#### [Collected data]
..........
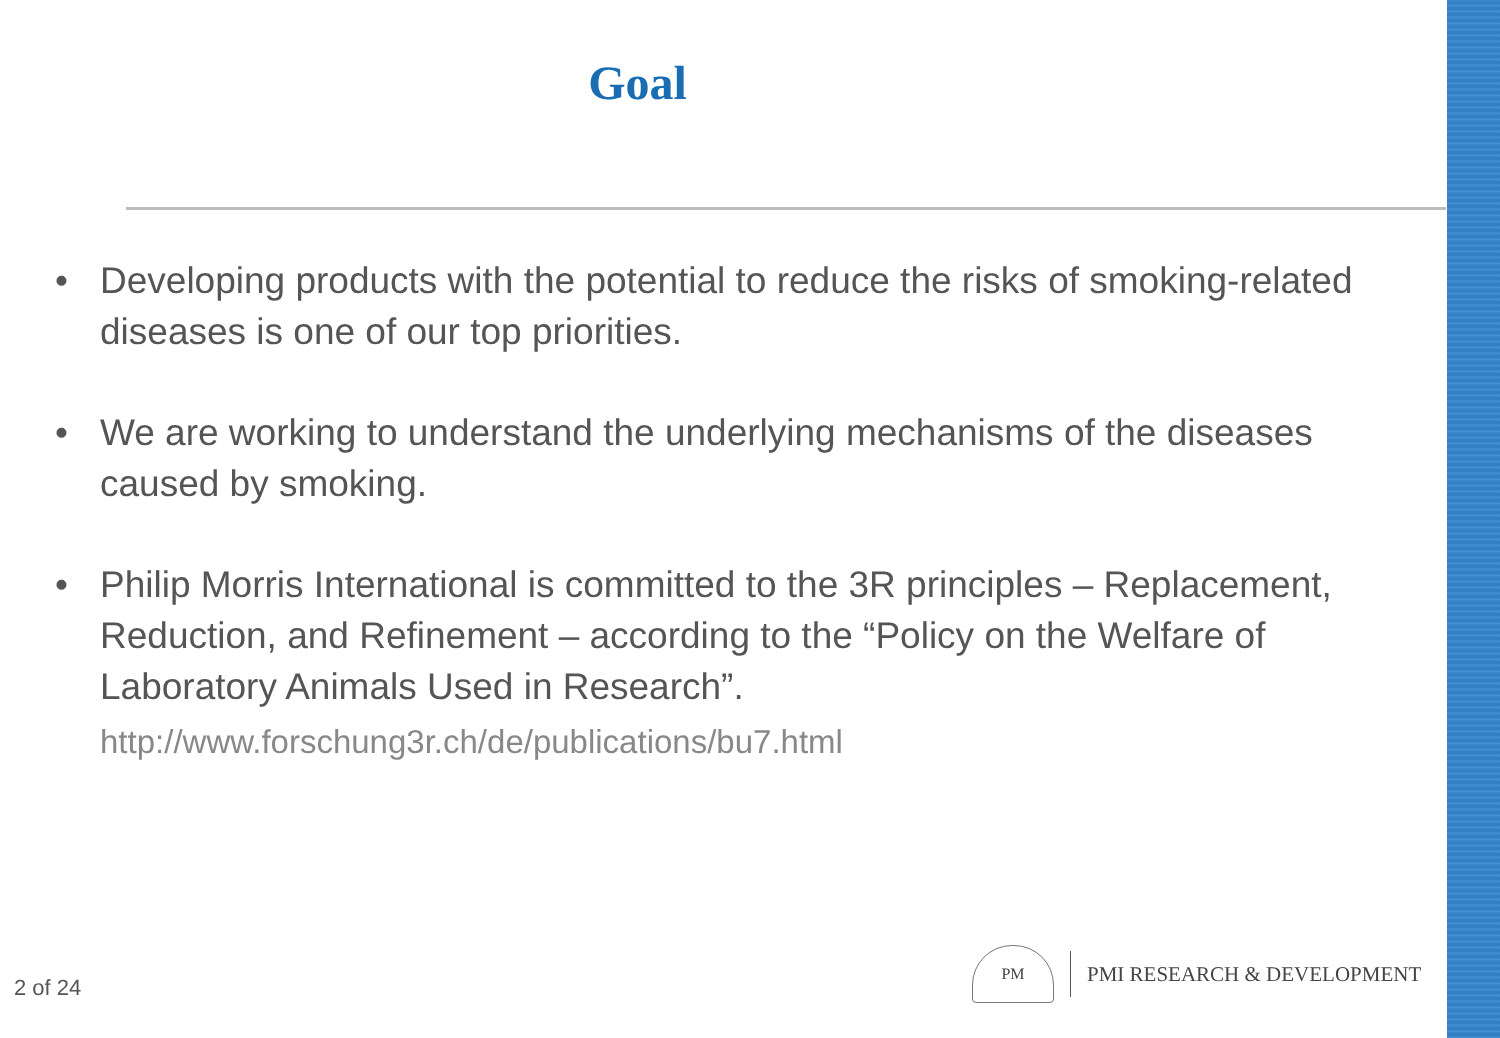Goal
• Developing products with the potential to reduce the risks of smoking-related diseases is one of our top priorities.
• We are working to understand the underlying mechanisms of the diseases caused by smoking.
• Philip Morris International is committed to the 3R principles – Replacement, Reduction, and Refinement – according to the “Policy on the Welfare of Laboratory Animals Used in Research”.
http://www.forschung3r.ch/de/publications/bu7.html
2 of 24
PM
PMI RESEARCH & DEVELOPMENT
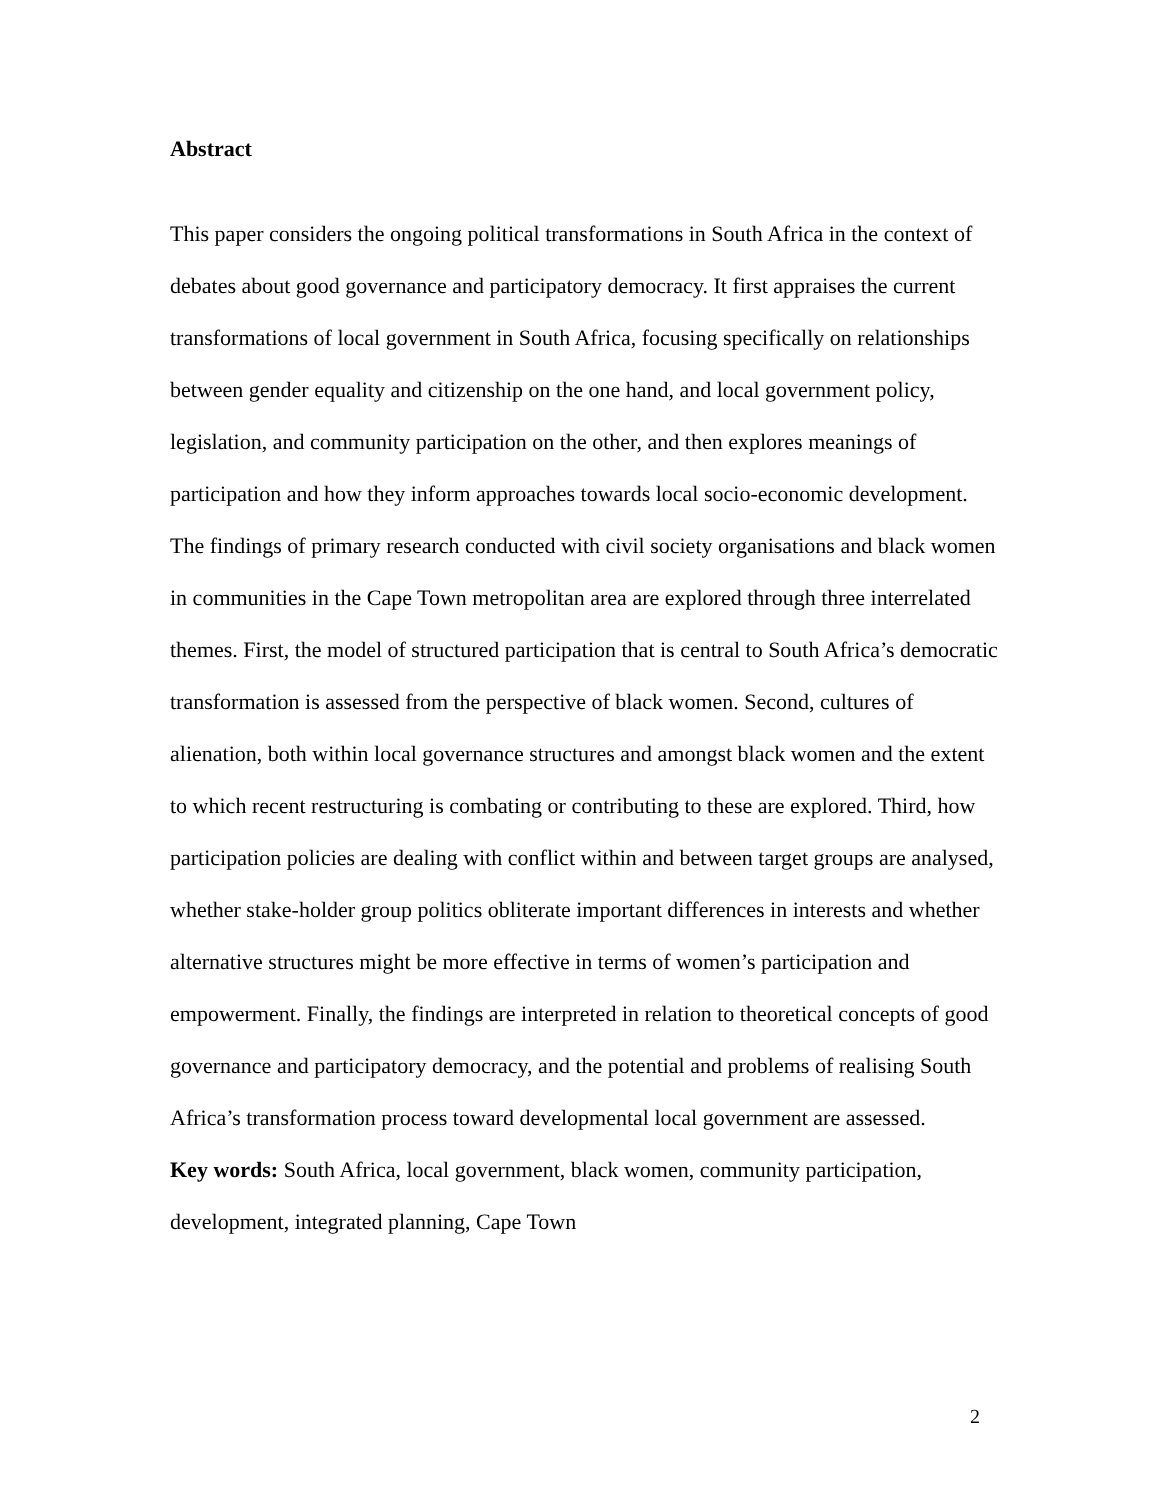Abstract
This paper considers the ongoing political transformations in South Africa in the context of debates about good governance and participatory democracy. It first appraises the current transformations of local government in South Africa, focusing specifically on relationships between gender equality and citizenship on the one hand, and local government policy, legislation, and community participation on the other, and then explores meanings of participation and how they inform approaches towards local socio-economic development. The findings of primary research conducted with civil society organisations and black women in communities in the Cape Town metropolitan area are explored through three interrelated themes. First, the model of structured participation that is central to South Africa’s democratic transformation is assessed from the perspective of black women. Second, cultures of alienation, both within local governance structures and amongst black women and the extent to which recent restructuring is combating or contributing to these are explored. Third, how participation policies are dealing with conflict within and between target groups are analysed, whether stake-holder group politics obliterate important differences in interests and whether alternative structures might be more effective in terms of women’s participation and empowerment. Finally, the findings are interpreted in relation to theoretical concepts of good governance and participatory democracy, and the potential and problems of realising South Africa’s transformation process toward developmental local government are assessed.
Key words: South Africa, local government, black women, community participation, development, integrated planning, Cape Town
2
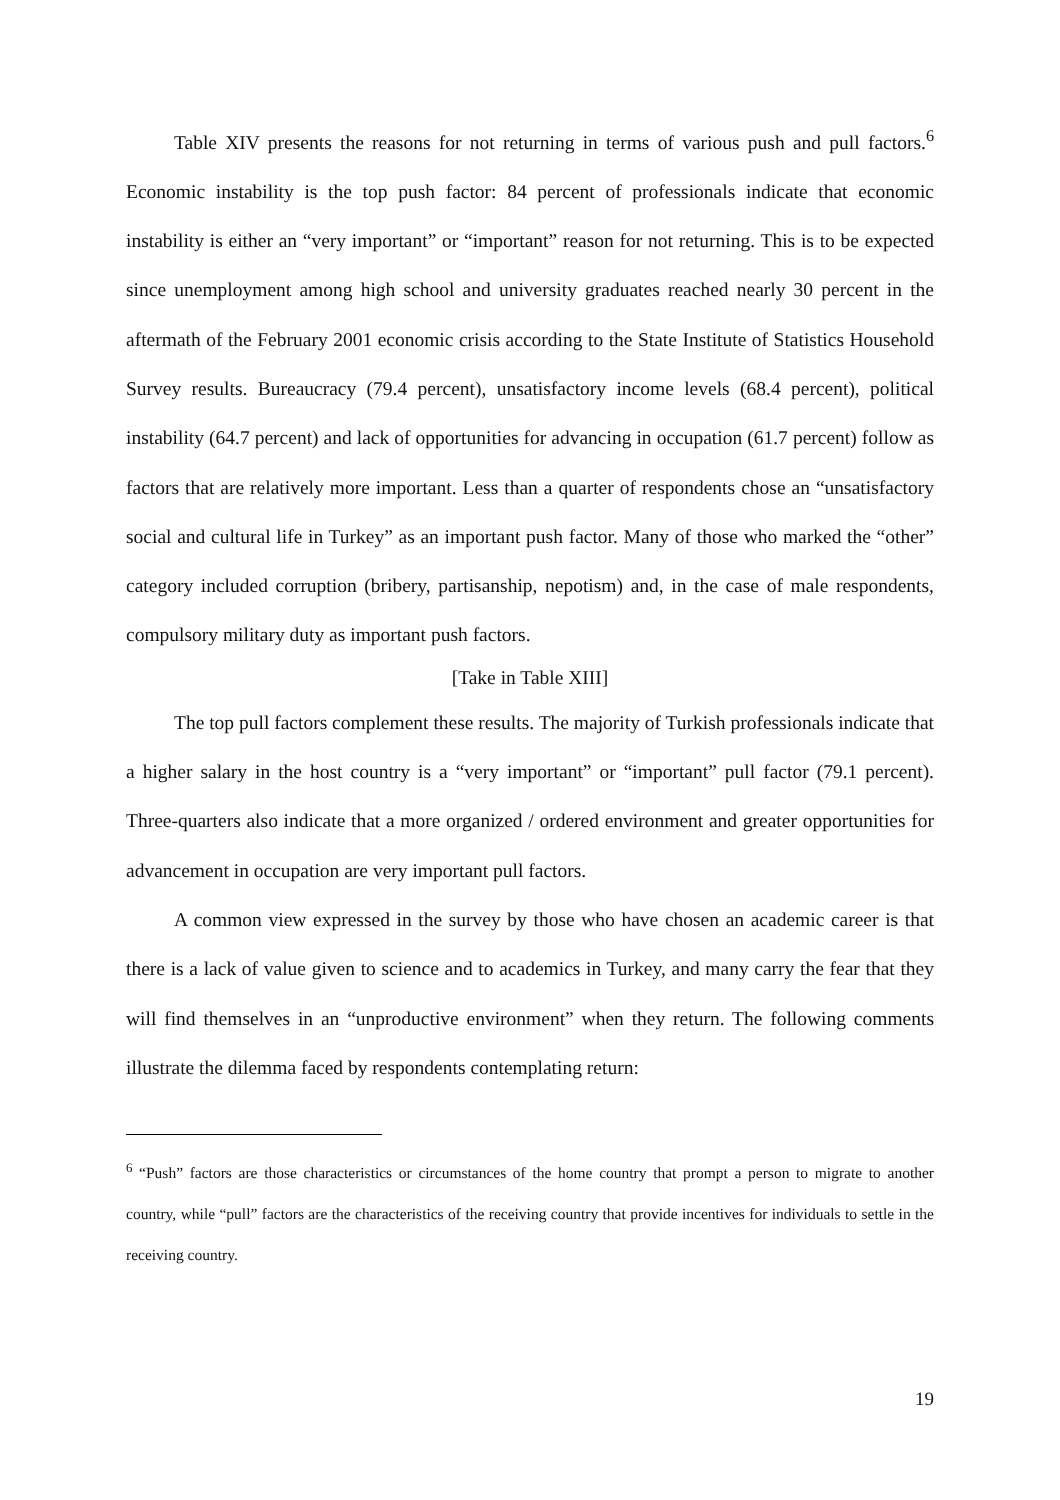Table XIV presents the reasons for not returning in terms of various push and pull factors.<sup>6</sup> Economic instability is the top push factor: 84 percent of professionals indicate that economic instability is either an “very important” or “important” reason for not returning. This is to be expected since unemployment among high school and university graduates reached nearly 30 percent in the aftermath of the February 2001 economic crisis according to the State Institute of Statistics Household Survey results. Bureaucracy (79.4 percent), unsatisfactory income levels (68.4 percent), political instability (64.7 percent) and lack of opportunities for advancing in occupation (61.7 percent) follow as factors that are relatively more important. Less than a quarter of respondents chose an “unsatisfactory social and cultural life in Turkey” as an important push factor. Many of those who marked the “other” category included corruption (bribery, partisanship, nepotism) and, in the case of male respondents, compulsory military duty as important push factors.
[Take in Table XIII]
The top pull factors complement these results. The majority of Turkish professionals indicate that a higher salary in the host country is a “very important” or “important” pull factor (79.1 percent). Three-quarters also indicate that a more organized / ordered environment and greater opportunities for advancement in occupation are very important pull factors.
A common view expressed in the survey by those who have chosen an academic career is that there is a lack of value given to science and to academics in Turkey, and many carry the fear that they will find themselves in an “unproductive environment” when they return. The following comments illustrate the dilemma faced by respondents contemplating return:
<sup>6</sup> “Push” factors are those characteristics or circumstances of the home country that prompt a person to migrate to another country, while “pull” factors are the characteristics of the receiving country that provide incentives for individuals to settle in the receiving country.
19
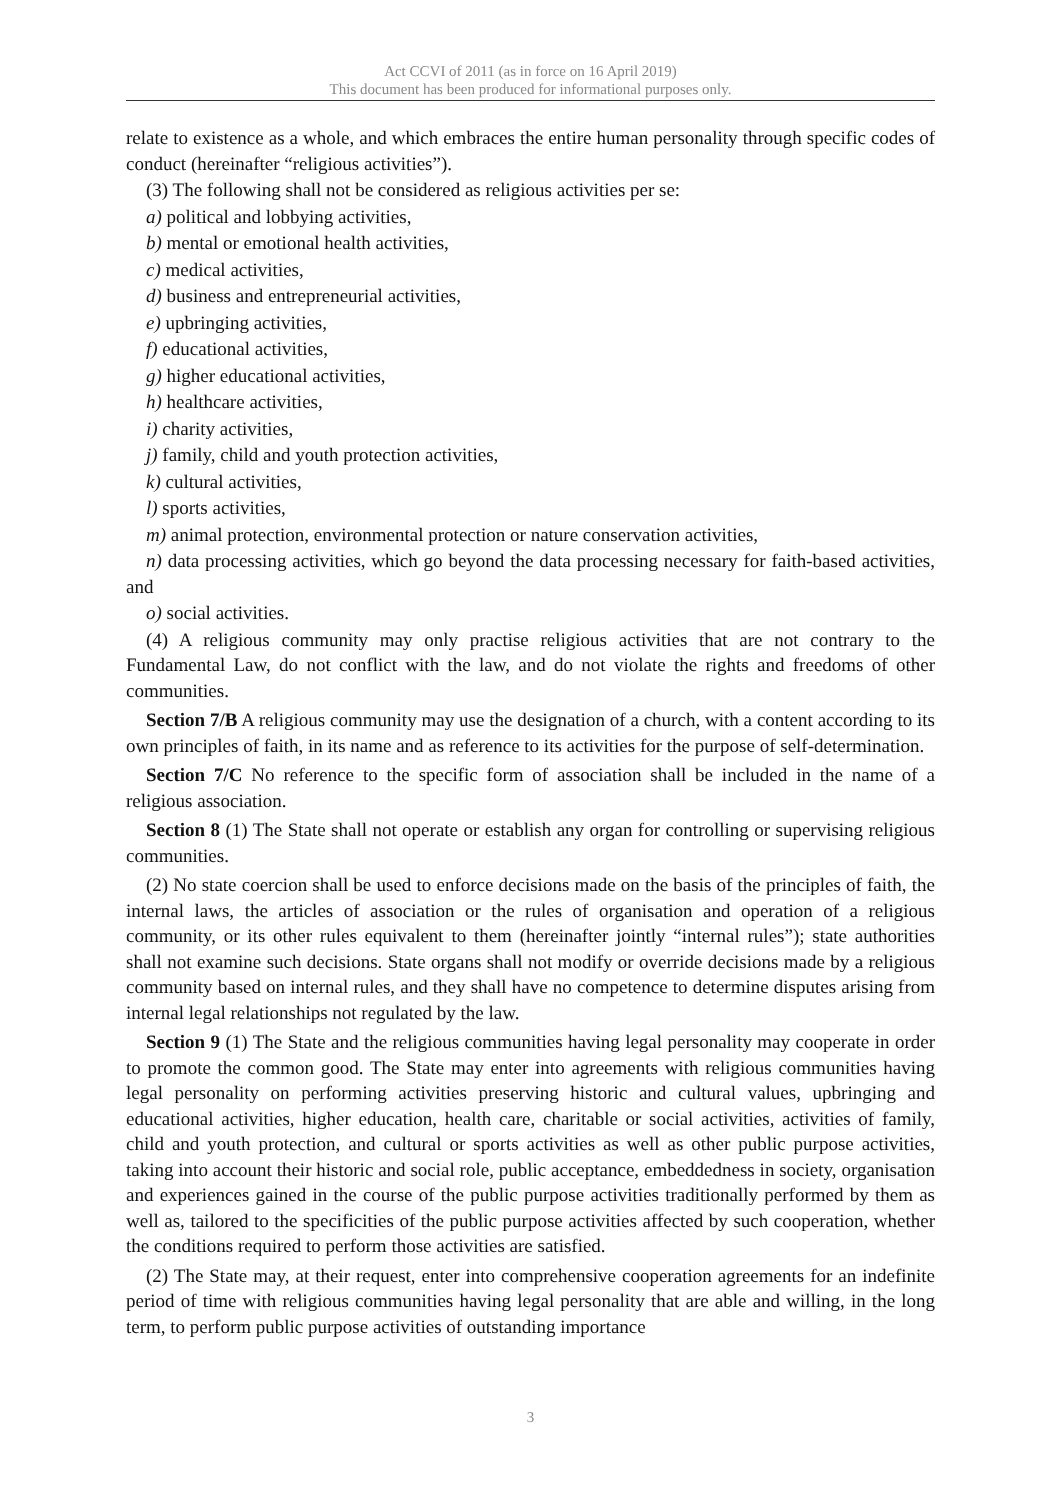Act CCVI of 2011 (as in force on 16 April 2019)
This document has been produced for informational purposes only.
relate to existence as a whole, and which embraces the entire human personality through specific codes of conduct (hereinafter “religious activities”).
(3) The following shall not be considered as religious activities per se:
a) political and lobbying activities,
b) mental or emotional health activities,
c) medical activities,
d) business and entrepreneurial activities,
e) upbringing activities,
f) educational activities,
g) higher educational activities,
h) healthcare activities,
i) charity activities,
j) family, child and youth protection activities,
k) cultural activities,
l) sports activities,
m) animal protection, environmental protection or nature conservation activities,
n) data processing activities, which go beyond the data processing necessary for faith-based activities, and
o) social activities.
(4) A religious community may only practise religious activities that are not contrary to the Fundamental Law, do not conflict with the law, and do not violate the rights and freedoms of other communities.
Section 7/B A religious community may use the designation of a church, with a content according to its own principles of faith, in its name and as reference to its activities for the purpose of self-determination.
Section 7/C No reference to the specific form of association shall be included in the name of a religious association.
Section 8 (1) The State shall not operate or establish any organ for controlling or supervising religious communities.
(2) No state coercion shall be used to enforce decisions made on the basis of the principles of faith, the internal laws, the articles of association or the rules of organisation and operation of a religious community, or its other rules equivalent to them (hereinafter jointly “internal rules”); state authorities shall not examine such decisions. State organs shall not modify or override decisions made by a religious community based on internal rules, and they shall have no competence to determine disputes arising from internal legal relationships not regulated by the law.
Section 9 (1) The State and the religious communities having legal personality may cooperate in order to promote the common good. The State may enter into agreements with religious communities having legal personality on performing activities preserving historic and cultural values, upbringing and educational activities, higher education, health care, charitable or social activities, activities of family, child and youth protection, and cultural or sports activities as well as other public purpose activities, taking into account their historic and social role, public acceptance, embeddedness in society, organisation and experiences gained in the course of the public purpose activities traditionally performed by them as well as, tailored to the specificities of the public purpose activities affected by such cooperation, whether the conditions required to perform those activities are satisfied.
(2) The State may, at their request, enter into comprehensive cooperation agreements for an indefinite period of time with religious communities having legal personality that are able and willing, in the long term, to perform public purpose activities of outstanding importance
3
..........
#### [ACTIVITY]
Only lines with the word "smoking" count here; copy every one from the records.

#### [OUTPUT BELOW]
• Developing products with the potential to reduce the risks of smoking-related diseases is one of our top priorities.
• We are working to understand the underlying mechanisms of the diseases caused by smoking.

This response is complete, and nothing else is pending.